DATA PROVIDED section start

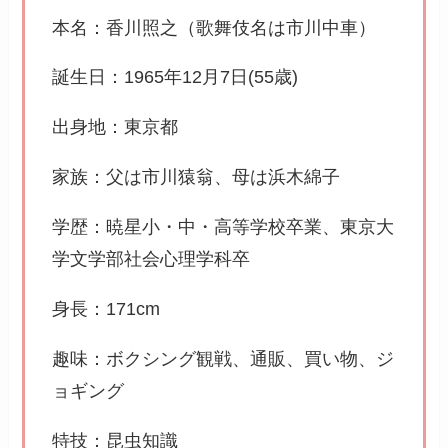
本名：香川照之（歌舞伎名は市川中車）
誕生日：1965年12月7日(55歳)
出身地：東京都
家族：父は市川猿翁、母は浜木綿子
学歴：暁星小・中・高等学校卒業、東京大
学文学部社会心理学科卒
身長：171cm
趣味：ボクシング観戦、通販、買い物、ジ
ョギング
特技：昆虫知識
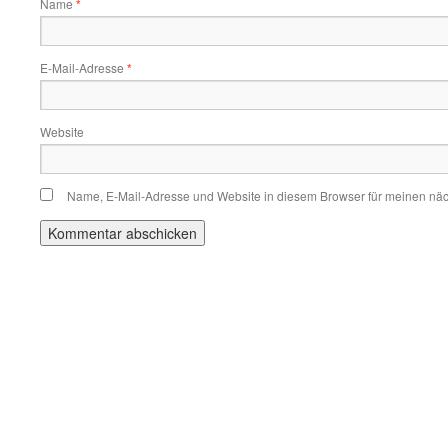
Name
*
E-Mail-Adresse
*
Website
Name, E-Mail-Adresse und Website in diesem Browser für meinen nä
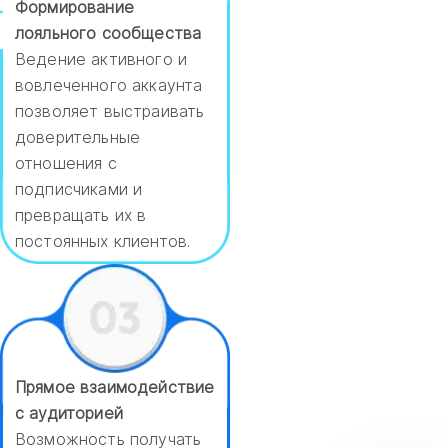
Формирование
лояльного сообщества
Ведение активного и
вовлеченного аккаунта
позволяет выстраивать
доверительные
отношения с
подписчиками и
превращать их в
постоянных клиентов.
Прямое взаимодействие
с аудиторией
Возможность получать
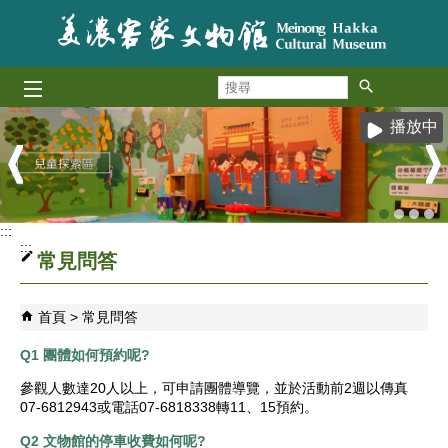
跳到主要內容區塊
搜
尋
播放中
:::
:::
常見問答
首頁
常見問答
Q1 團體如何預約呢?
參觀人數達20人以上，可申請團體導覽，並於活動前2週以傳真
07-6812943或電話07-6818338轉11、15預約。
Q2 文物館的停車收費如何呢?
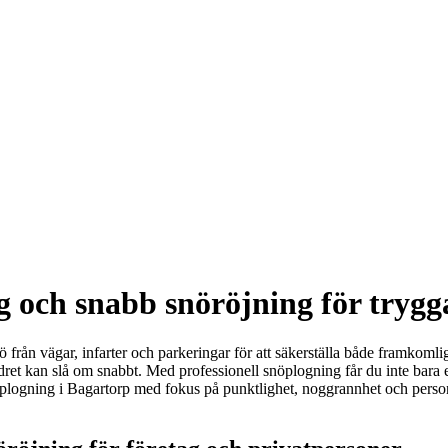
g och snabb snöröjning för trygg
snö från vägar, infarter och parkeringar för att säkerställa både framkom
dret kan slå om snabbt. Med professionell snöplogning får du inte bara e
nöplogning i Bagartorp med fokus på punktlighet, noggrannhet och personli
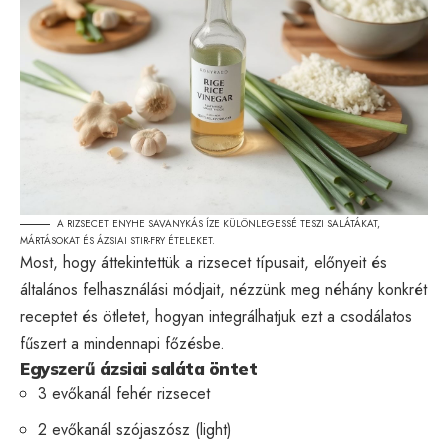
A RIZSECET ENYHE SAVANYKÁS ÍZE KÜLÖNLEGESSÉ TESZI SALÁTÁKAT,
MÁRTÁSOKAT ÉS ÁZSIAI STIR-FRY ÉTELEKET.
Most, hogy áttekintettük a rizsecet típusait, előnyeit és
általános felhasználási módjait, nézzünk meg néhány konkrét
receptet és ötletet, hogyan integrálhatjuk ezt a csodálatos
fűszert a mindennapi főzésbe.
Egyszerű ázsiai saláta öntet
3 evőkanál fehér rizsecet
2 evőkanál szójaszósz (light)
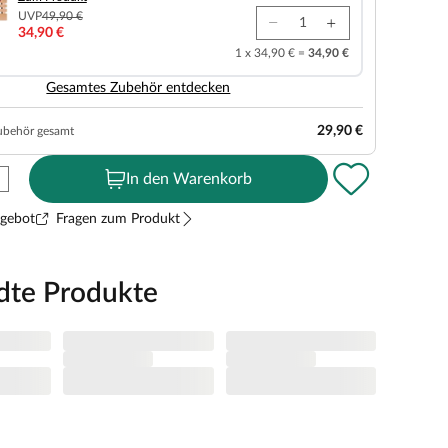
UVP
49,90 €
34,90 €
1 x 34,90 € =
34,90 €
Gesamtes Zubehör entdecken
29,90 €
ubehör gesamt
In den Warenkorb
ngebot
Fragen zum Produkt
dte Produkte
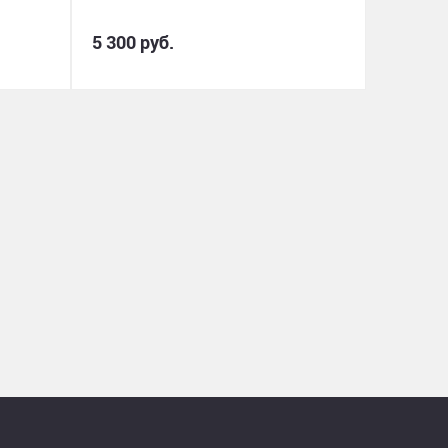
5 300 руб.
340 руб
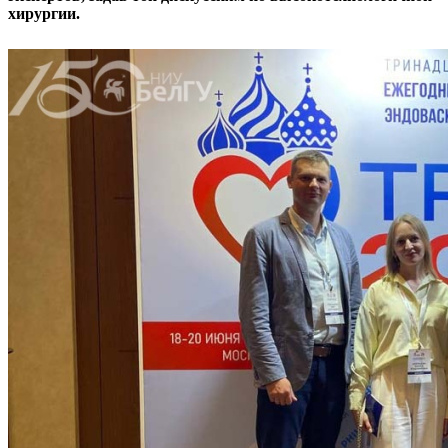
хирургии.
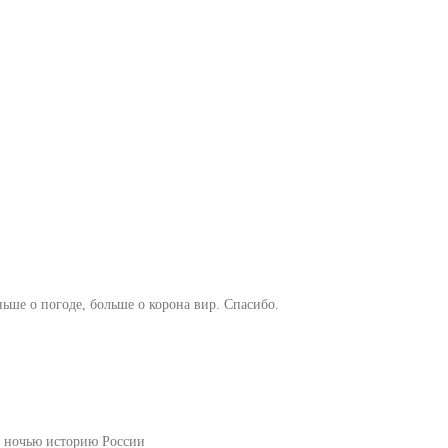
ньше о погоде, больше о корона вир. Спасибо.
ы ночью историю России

DATA PROVIDED section end

__PROBLEM DETAILS__.
Copy the text of every record above line for line, without changing anything, and leave the pictures out of your answer.

__RESULT OF THE TASK__.
本名：香川照之（歌舞伎名は市川中車）
誕生日：1965年12月7日(55歳)
出身地：東京都
家族：父は市川猿翁、母は浜木綿子
学歴：暁星小・中・高等学校卒業、東京大
学文学部社会心理学科卒
身長：171cm
趣味：ボクシング観戦、通販、買い物、ジ
ョギング
特技：昆虫知識
Name
*
E-Mail-Adresse
*
Website
Name, E-Mail-Adresse und Website in diesem Browser für meinen nä
Формирование
лояльного сообщества
Ведение активного и
вовлеченного аккаунта
позволяет выстраивать
доверительные
отношения с
подписчиками и
превращать их в
постоянных клиентов.
Прямое взаимодействие
с аудиторией
Возможность получать
跳到主要內容區塊
搜
尋
播放中
:::
:::
常見問答
首頁
常見問答
Q1 團體如何預約呢?
參觀人數達20人以上，可申請團體導覽，並於活動前2週以傳真
07-6812943或電話07-6818338轉11、15預約。
Q2 文物館的停車收費如何呢?
g och snabb snöröjning för trygg
snö från vägar, infarter och parkeringar för att säkerställa både framkom
dret kan slå om snabbt. Med professionell snöplogning får du inte bara e
nöplogning i Bagartorp med fokus på punktlighet, noggrannhet och personli
A RIZSECET ENYHE SAVANYKÁS ÍZE KÜLÖNLEGESSÉ TESZI SALÁTÁKAT,
MÁRTÁSOKAT ÉS ÁZSIAI STIR-FRY ÉTELEKET.
Most, hogy áttekintettük a rizsecet típusait, előnyeit és
általános felhasználási módjait, nézzünk meg néhány konkrét
receptet és ötletet, hogyan integrálhatjuk ezt a csodálatos
fűszert a mindennapi főzésbe.
Egyszerű ázsiai saláta öntet
3 evőkanál fehér rizsecet
2 evőkanál szójaszósz (light)
UVP
49,90 €
34,90 €
1 x 34,90 € =
34,90 €
Gesamtes Zubehör entdecken
29,90 €
ubehör gesamt
In den Warenkorb
ngebot
Fragen zum Produkt
dte Produkte
5 300 руб.
340 руб
хирургии.
ньше о погоде, больше о корона вир. Спасибо.
ы ночью историю России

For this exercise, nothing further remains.